= Vojta's conjecture =

On heights of points on algebraic varieties over number fields

In mathematics, Vojta's conjecture is a conjecture introduced by Paul Vojta about heights of points on algebraic varieties over number fields. The conjecture was motivated by an analogy between diophantine approximation and Nevanlinna theory (value distribution theory) in complex analysis. It implies many other conjectures in Diophantine approximation, Diophantine equations, arithmetic geometry, and mathematical logic.

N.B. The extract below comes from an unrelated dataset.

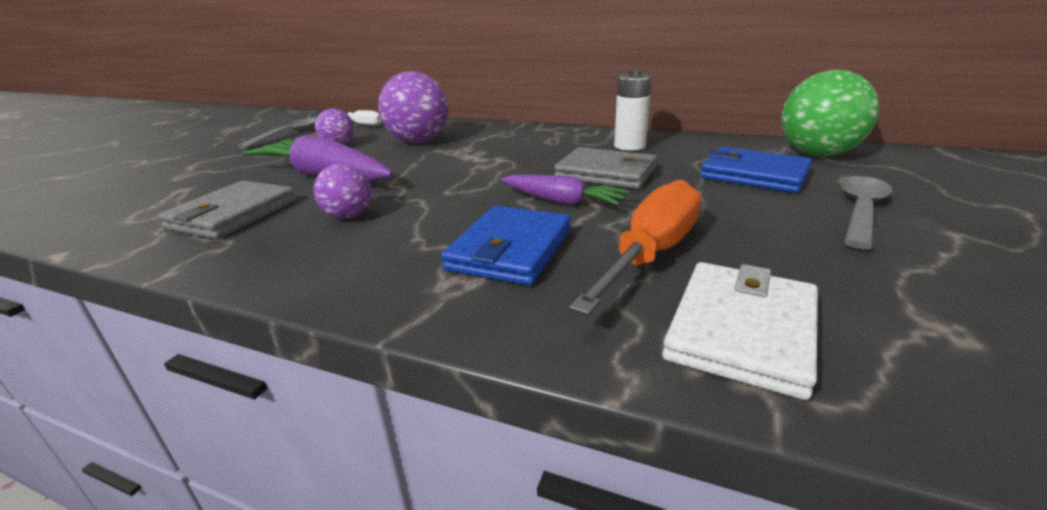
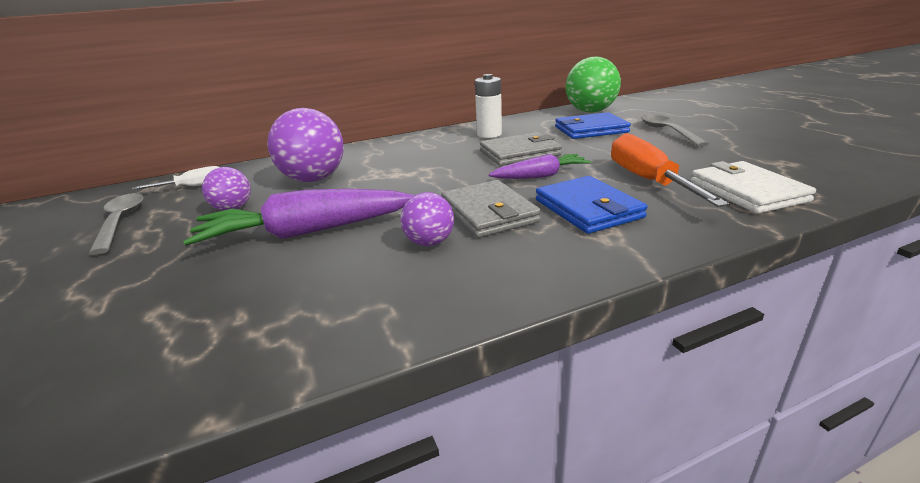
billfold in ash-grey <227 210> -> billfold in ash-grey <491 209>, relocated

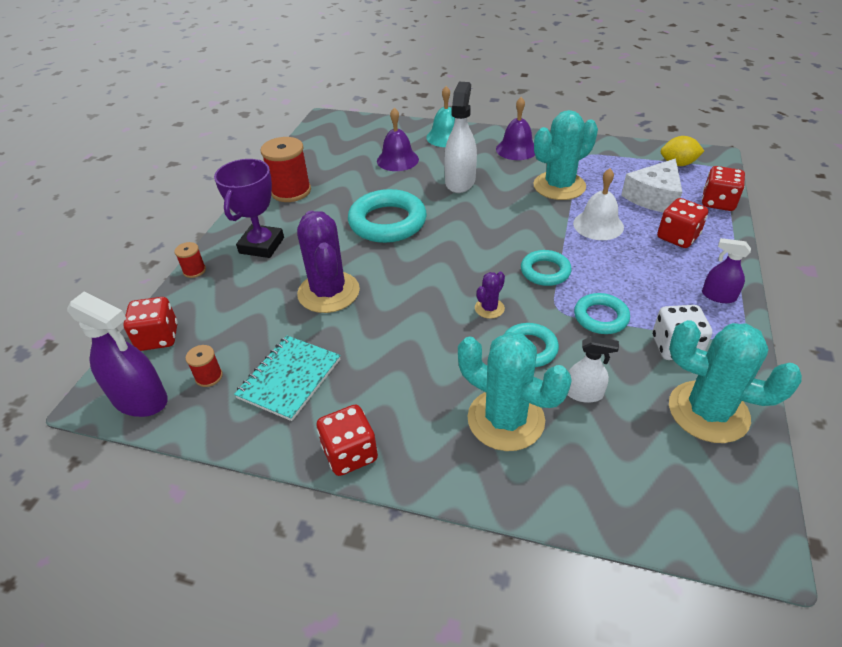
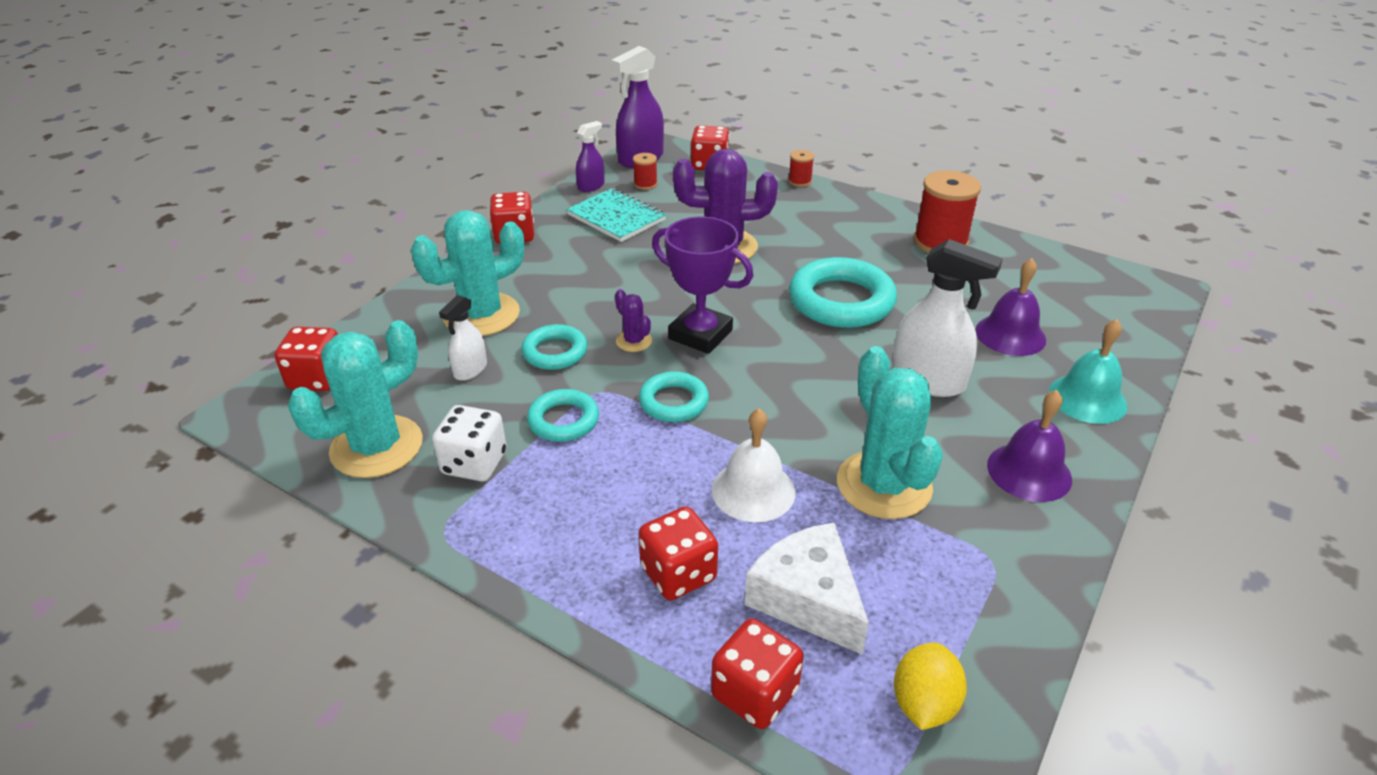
trophy in purple <249 208> -> trophy in purple <702 285>, relocated
spray cleaner in purple <726 270> -> spray cleaner in purple <590 156>, relocated
none -> game die in red <306 359>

==Statement of the conjecture==
Let $F$ be a number field, let $X/F$ be a non-singular algebraic variety, let $D$ be an effective divisor on $X$ with at worst normal crossings, let $H$ be an ample divisor on $X$, and let $K_X$ be a canonical divisor on $X$. Choose Weil height functions $h_H$ and $h_{K_X}$ and, for each absolute value $v$ on $F$, a local height function $\lambda_{D,v}$. Fix a finite set of absolute values $S$ of $F$, and let $\varepsilon>0$. Then there is a constant $C$ and a non-empty Zariski open set $U\subseteq X$, depending on all of the above choices, such that
$\sum_{v\in S} \lambda_{D,v}(P) + h_{K_X}(P) \leq \varepsilon h_H(P) + C$
for all $P\in U(F)$.

===Examples===
- Let $X=\mathbb{P}^N$. Then $K_X\sim -(N+1)H$, so Vojta's conjecture reads
$\sum_{v\in S} \lambda_{D,v}(P) \le (N+1+\epsilon) h_H(P) + C$
for all $P\in U(F)$.

- Let $X$ be a variety with trivial canonical bundle, for example, an abelian variety, a K3 surface or a Calabi-Yau variety. Vojta's conjecture predicts that if $D$ is an effective ample normal crossings divisor, then the $S$-integral points on the affine variety $X\setminus D$ are not Zariski dense. For abelian varieties, this was conjectured by Lang and proven by Faltings.

- Let $X$ be a variety of general type, i.e., $K_X$ is ample on some non-empty Zariski open subset of $X$. Then taking $S=\emptyset$, Vojta's conjecture predicts that $X(F)$ is not Zariski dense in $X$. This last statement for varieties of general type is the Bombieri–Lang conjecture.

==Generalizations==
There are generalizations in which $P$ is allowed to vary over $X(\overline{F})$, and there is an additional term in the upper bound that depends on the discriminant of the field extension $F(P)/F$.

There are generalizations in which the non-archimedean local heights $\lambda_{D,v}$ are replaced by truncated local heights, which are local heights in which multiplicities are ignored. These versions of Vojta's conjecture provide natural higher-dimensional analogues of the ABC conjecture.